All diese Maßnahmen setzen wichtige Akzente für die zukünftige Ausrichtung der Rechtspolitik in unserem Land. Sie machen uns fit für das Jahr 2020. Ich bitte Sie daher um Ihre Zustimmung zum Einzelplan 04. – Herzlichen Dank.

(Beifall von der CDU und der FDP)

Vizepräsident Oliver Keymis: Vielen Dank, Frau Erwin. – Nun spricht für die Fraktion Bündnis 90/Die Grünen Herr Engstfeld.

Stefan Engstfeld (GRÜNE): Sehr geehrter Herr Präsident! Meine sehr geehrten Damen und Herren! Liebe Kolleginnen und Kollegen! Der vorgelegte Haushalt im Bereich der Justiz wird den Anforderungen der Justiz nur teilweise gerecht.

Es werden zwar immer weiter Stellen geschaffen; die Stellen können aber nicht besetzt werden – sowohl bei den Gerichten als auch in den Justizvollzugsanstalten und in allen anderen Bereichen der Justiz.

Vor allen Dingen sind derzeit die Mitarbeiterinnen und Mitarbeiter überlastet. Es fehlt immer noch an geeignetem Personal. Die Entlastung der Justiz muss aber jetzt geschehen. Der Justizminister kann nicht immer weiter darauf warten, irgendwann doch noch genügend Personal für all die unbesetzten Stellen zu finden.

Entlastung muss ganz konkret zum Beispiel auch durch eine veränderte Prioritätensetzung geschehen. Die arbeitsüberlasteten Justizvollzugsanstalten, die Staatsanwaltschaften, die Gerichte können beispielsweise deutlich durch Entkriminalisierung entlastet werden.

Wir sollten nicht nur über Stellenpläne diskutieren, sondern wir sollten einmal darüber diskutieren, ob diese Entlastung nicht über Entkriminalisierung des Schwarzfahrens möglich ist und ob wir nicht endlich einmal die strafrechtliche Verfolgung von Menschen, die weggeschmissene Lebensmittel aus Mülltonnen retten, einstellen sollten.
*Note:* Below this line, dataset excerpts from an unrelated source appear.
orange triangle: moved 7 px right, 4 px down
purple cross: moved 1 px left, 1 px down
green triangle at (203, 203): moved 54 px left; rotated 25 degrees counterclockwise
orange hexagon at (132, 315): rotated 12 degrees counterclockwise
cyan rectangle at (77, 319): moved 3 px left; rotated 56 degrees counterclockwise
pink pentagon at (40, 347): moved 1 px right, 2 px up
Wie sieht es denn mit der Entkriminalisierung von Cannabis aus? – Wenn man diese Bereiche angeht, würde man die Gerichte, die Justiz und auch die Bediensteten in den Justizvollzugsanstalten erheblich entlasten.
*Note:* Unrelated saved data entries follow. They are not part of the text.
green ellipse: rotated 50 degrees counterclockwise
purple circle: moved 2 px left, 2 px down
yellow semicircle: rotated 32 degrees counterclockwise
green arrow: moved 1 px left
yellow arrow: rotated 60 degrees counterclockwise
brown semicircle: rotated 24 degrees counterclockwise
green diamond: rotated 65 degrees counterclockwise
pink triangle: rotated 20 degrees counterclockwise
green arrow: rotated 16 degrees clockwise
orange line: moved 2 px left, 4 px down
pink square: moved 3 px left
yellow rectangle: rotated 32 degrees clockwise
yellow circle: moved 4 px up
Es wird viel über Opferschutz geredet, aber in diesem Haushalt – das muss ich konstatieren – lässt man die freie Straffälligenhilfe und die Projekte im Bereich der Täterarbeit mit ihrem Finanzierungsproblem immer noch allein; ein großes Manko in diesem Haushalt.
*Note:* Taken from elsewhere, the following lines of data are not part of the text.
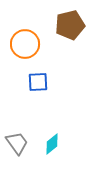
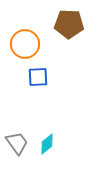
brown pentagon: moved 1 px left, 1 px up; rotated 16 degrees clockwise
blue square: moved 5 px up
cyan diamond: moved 5 px left
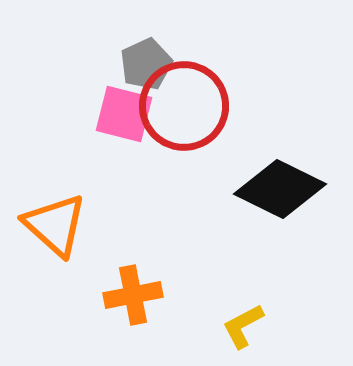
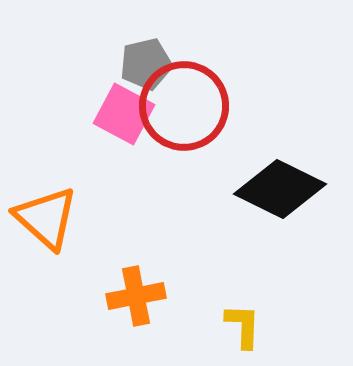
gray pentagon: rotated 12 degrees clockwise
pink square: rotated 14 degrees clockwise
orange triangle: moved 9 px left, 7 px up
orange cross: moved 3 px right, 1 px down
yellow L-shape: rotated 120 degrees clockwise
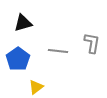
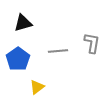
gray line: rotated 12 degrees counterclockwise
yellow triangle: moved 1 px right
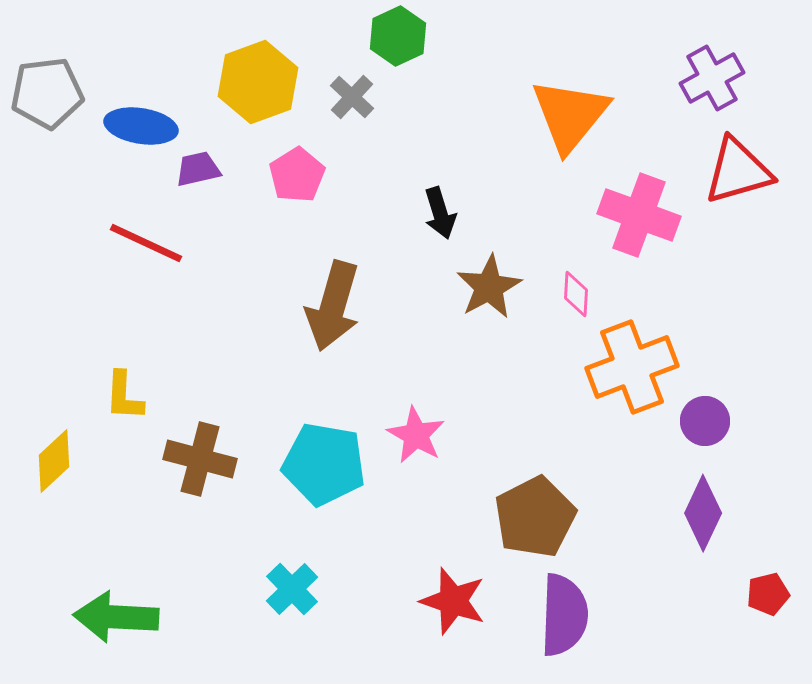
Neben den großen Herausforderungen für die Justiz gilt es auch, die Justiz personell bedarfsgerecht so auszustatten und angemessen zu finanzieren, dass es auch eine positive Wahrnehmung für die Justiz in der Öffentlichkeit gibt.

Da, Herr Justizminister, gibt es auch vonseiten der Landesregierung vielleicht die Möglichkeit, sich noch mehr zu engagieren, noch mehr Mittel bereitzustellen und sich persönlich noch einmal einzubringen, sodass das Ansehen unserer Justiz hier im Land Nordrhein-Westfalen verbessert wird. – Vielen Dank für die Aufmerksamkeit.

(Beifall von den GRÜNEN)

Vizepräsident Oliver Keymis: Vielen Dank, Herr Engstfeld. – Jetzt spricht Herr Mangen für die FDP-Fraktion.

Christian Mangen (FDP): Danke, Herr Präsident. – Meine sehr verehrten Damen und Herren! Der Rechtsstaat findet sich in der Justiz widergespiegelt. Ziel und Zweck der NRW-Koalition ist es, diesen besonders zu stärken, und die Justiz ist davon der wesentliche Teil.

Laut der letzten Forsa-Umfrage aus dem vergangenen Jahr fühlen sich 87 % der Bürgerinnen und Bürger in Nordrhein-Westfalen im öffentlichen Raum sicher. Die NRW-Koalition ist mit dem Versprechen angetreten, das Sicherheitsempfinden zu steigern und das Land sicherer zu machen. Ich denke, wir sind da auf einem sehr guten Wege.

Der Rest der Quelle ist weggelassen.